[Dataset excerpts]
"""

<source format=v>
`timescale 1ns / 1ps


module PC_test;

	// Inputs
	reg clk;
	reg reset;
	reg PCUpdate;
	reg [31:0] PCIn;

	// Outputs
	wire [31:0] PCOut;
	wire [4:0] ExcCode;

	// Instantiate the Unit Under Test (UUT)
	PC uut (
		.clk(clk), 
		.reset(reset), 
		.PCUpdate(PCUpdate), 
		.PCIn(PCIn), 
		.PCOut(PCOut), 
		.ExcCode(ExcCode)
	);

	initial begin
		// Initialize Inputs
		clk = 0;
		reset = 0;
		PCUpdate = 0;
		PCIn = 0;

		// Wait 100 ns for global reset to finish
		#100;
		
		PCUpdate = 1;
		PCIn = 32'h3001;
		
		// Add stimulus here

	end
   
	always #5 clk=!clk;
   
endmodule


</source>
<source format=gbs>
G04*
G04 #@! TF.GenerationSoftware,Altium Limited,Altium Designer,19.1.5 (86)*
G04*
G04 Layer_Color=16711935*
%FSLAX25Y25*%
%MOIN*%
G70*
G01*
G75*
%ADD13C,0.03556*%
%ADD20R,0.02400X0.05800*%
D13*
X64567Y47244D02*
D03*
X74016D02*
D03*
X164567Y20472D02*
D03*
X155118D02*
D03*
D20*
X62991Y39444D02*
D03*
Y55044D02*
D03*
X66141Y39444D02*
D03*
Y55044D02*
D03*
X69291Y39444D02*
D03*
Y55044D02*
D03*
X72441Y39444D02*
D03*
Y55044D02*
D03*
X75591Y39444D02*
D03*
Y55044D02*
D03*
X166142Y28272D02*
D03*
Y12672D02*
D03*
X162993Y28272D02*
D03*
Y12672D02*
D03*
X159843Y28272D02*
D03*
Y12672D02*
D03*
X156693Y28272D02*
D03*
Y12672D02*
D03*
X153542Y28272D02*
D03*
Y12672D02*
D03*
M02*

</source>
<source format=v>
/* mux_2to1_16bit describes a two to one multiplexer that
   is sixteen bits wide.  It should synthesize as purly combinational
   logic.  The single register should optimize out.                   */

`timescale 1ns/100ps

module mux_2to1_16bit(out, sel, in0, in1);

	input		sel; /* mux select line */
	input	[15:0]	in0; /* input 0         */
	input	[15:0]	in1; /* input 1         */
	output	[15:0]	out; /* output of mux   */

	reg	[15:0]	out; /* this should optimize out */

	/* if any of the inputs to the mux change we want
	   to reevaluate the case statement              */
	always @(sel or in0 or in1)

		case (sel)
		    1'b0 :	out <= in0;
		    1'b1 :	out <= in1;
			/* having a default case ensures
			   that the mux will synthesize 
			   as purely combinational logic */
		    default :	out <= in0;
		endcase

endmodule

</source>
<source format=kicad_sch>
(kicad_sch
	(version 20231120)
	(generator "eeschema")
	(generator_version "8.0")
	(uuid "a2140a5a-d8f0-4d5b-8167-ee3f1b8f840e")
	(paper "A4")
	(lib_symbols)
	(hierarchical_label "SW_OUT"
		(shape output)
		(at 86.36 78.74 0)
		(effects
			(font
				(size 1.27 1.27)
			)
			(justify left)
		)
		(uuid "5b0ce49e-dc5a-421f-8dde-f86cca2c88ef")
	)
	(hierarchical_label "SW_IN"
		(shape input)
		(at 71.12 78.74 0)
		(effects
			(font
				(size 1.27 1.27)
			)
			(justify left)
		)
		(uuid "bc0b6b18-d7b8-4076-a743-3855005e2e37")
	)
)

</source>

"""
"""

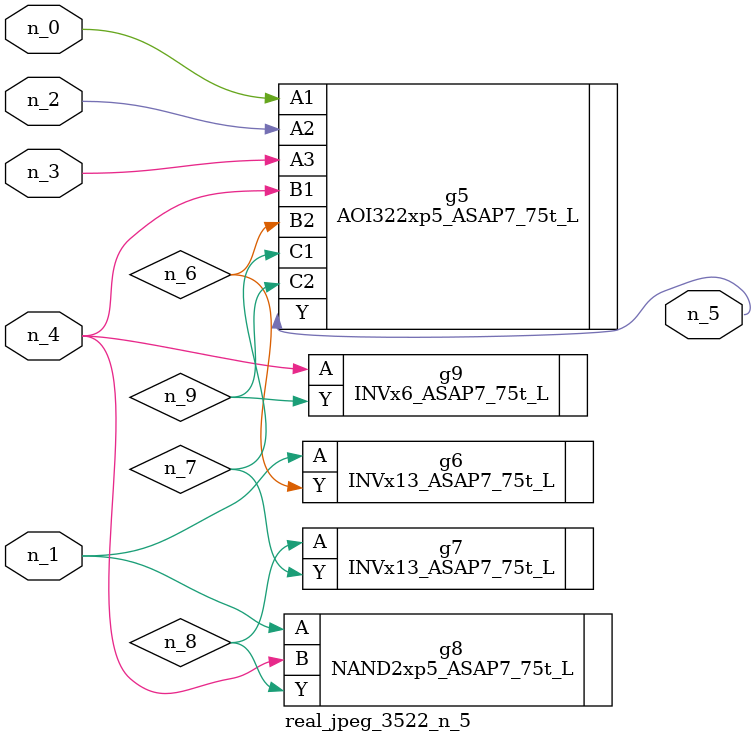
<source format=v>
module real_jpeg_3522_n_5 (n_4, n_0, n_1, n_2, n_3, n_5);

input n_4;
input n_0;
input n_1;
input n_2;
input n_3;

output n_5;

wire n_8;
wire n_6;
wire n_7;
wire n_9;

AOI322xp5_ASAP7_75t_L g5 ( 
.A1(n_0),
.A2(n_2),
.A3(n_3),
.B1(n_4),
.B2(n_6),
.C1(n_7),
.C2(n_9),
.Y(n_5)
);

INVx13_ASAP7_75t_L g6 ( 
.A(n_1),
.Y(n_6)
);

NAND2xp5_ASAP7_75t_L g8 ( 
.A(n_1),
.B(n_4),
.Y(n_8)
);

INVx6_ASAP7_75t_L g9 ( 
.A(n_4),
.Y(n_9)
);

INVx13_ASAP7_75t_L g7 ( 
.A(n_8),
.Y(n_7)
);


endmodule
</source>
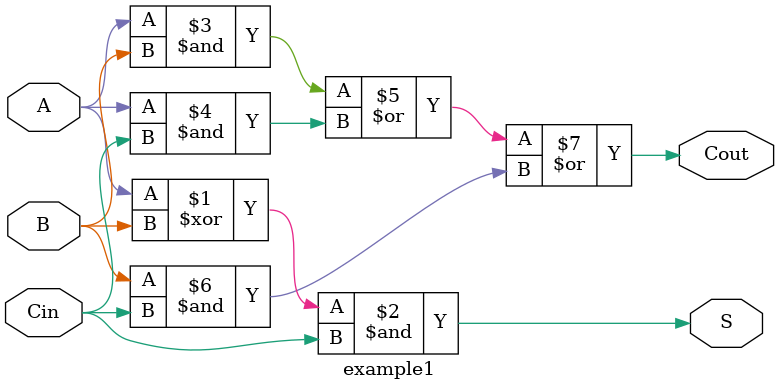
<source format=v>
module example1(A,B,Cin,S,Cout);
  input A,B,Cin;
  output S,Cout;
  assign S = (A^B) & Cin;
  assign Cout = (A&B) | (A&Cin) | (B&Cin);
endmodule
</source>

"""
"""

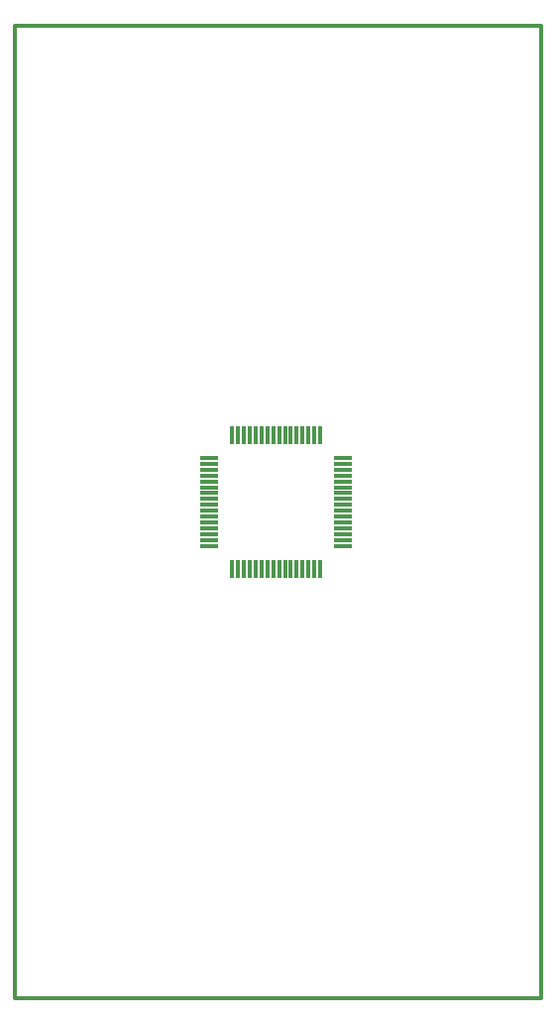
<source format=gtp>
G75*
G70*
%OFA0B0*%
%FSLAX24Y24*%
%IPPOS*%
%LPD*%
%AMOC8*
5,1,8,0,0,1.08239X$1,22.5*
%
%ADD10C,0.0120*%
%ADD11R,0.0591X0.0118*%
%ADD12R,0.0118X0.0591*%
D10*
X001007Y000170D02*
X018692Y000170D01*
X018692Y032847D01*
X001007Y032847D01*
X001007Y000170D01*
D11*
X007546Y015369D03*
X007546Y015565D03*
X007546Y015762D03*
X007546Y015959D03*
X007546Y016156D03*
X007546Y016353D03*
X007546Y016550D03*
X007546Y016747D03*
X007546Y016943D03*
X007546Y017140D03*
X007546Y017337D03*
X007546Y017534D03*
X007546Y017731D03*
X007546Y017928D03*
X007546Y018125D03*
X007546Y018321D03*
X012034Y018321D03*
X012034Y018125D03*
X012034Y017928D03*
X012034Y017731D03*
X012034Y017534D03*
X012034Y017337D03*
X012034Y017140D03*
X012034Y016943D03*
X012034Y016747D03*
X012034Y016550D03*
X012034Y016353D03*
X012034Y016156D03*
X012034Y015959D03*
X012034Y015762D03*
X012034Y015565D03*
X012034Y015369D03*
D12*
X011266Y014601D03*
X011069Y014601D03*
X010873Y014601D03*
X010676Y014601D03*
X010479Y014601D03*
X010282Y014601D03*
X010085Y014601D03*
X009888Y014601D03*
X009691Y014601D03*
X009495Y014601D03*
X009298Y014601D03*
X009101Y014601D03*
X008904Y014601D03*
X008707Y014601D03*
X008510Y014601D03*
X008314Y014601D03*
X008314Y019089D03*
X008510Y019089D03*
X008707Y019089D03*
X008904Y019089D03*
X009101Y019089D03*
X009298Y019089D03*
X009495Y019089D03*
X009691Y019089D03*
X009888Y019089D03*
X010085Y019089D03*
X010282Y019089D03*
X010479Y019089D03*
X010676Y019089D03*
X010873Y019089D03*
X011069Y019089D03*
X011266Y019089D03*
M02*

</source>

"""

TASK PROMPT: Would you retype the lines above from the one with "X001007Y032847D01*" down to the one with "X012034Y018125D03*", word for word, both ends included and no other lines?

ANSWER BOX:
X001007Y032847D01*
X001007Y000170D01*
D11*
X007546Y015369D03*
X007546Y015565D03*
X007546Y015762D03*
X007546Y015959D03*
X007546Y016156D03*
X007546Y016353D03*
X007546Y016550D03*
X007546Y016747D03*
X007546Y016943D03*
X007546Y017140D03*
X007546Y017337D03*
X007546Y017534D03*
X007546Y017731D03*
X007546Y017928D03*
X007546Y018125D03*
X007546Y018321D03*
X012034Y018321D03*
X012034Y018125D03*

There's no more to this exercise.